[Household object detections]
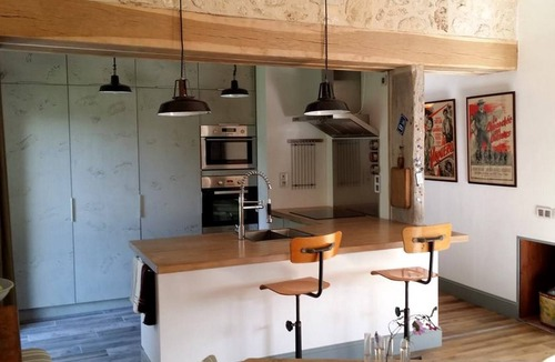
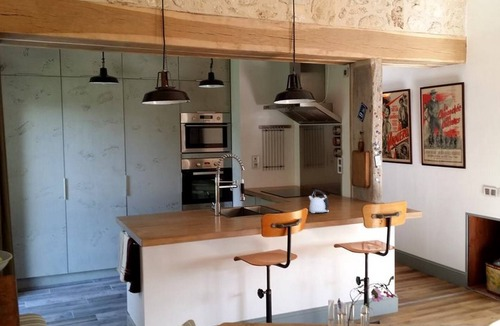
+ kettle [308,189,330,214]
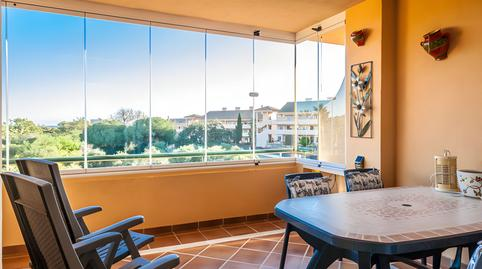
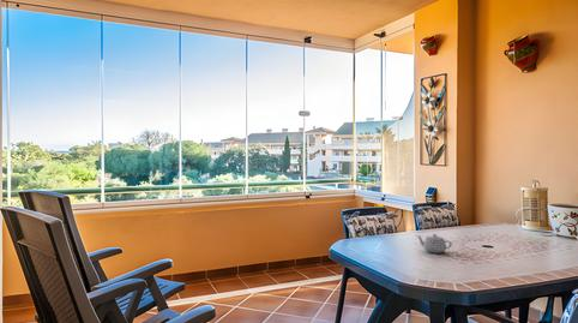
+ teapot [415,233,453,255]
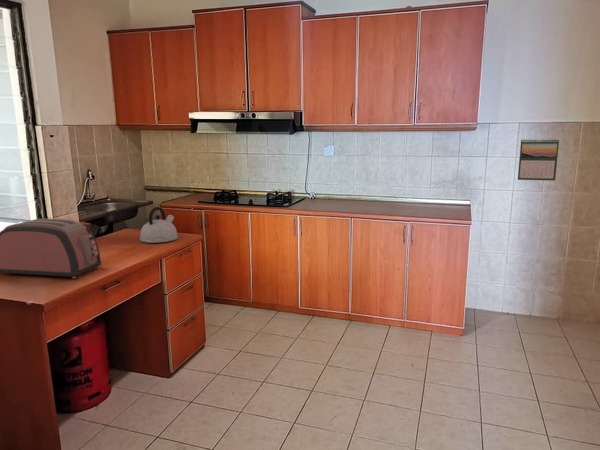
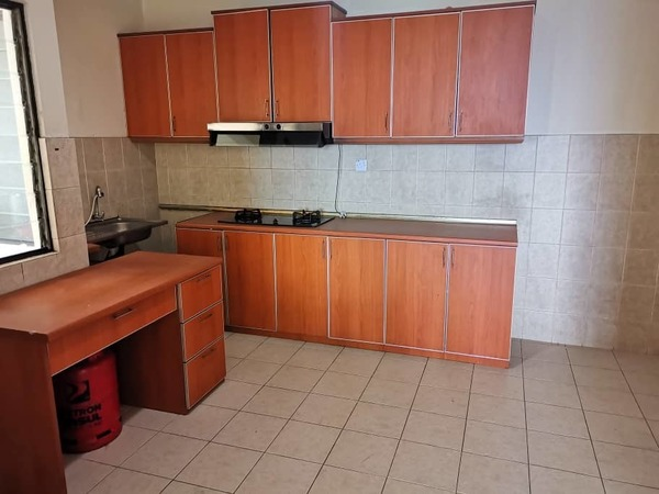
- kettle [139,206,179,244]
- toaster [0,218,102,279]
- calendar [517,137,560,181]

## Exercise aim
Pull every line containing the string "kettle" out of the data above and copy it.

## Solution to this problem
+ kettle [308,189,330,214]
- kettle [139,206,179,244]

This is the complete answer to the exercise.